** DATASET RECORDS follows **

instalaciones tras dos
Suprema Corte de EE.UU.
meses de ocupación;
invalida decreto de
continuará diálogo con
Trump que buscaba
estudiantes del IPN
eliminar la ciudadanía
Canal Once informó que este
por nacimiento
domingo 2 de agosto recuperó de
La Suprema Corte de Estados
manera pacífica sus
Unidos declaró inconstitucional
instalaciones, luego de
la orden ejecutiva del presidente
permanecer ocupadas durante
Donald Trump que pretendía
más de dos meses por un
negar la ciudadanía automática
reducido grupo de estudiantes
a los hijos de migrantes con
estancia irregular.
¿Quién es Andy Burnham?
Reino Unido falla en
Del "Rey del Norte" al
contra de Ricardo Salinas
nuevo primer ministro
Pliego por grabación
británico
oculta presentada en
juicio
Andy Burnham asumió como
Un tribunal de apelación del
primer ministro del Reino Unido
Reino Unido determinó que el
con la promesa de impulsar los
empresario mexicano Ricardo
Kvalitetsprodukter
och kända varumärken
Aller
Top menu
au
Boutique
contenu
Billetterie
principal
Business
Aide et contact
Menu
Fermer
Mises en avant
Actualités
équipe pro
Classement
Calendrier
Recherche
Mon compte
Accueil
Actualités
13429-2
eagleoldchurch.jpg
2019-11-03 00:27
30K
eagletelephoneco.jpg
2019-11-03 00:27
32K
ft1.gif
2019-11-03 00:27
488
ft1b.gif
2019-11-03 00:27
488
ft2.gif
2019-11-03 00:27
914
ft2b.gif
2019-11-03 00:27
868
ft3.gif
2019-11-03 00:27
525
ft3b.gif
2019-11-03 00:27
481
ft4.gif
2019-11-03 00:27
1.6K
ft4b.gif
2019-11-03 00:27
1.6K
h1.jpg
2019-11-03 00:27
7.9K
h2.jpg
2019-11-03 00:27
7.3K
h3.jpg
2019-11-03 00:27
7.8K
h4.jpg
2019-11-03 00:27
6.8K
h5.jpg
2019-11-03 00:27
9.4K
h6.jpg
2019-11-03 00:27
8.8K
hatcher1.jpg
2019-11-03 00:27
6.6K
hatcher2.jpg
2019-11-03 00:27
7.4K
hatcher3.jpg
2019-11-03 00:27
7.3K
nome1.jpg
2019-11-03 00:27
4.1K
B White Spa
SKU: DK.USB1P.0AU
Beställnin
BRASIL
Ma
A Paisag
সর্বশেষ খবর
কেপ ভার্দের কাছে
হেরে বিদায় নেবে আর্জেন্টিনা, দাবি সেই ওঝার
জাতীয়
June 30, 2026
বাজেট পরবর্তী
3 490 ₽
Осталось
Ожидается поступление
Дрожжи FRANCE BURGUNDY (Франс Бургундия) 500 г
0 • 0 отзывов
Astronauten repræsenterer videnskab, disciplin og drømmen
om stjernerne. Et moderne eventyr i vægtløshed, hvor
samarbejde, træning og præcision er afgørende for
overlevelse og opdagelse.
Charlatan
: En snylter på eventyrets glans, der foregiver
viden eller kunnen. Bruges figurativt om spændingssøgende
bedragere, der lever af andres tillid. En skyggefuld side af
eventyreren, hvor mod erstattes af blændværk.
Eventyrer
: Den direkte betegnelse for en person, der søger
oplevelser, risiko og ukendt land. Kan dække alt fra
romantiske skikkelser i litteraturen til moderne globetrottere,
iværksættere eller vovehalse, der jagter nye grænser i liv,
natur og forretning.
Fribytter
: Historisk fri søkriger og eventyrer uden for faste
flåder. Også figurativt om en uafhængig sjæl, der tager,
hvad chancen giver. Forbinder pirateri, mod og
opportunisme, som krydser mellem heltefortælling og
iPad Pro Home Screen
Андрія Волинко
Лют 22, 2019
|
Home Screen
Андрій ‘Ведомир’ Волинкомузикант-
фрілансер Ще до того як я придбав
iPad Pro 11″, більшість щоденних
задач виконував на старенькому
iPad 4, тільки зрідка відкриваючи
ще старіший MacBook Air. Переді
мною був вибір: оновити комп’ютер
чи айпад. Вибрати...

** End of DATASET RECORDS **

--- ASSIGNMENT ---
Go line by line through the data and copy any that contain "iPad".

--- TASK SOLUTION ---
iPad Pro Home Screen
iPad Pro 11″, більшість щоденних
iPad 4, тільки зрідка відкриваючи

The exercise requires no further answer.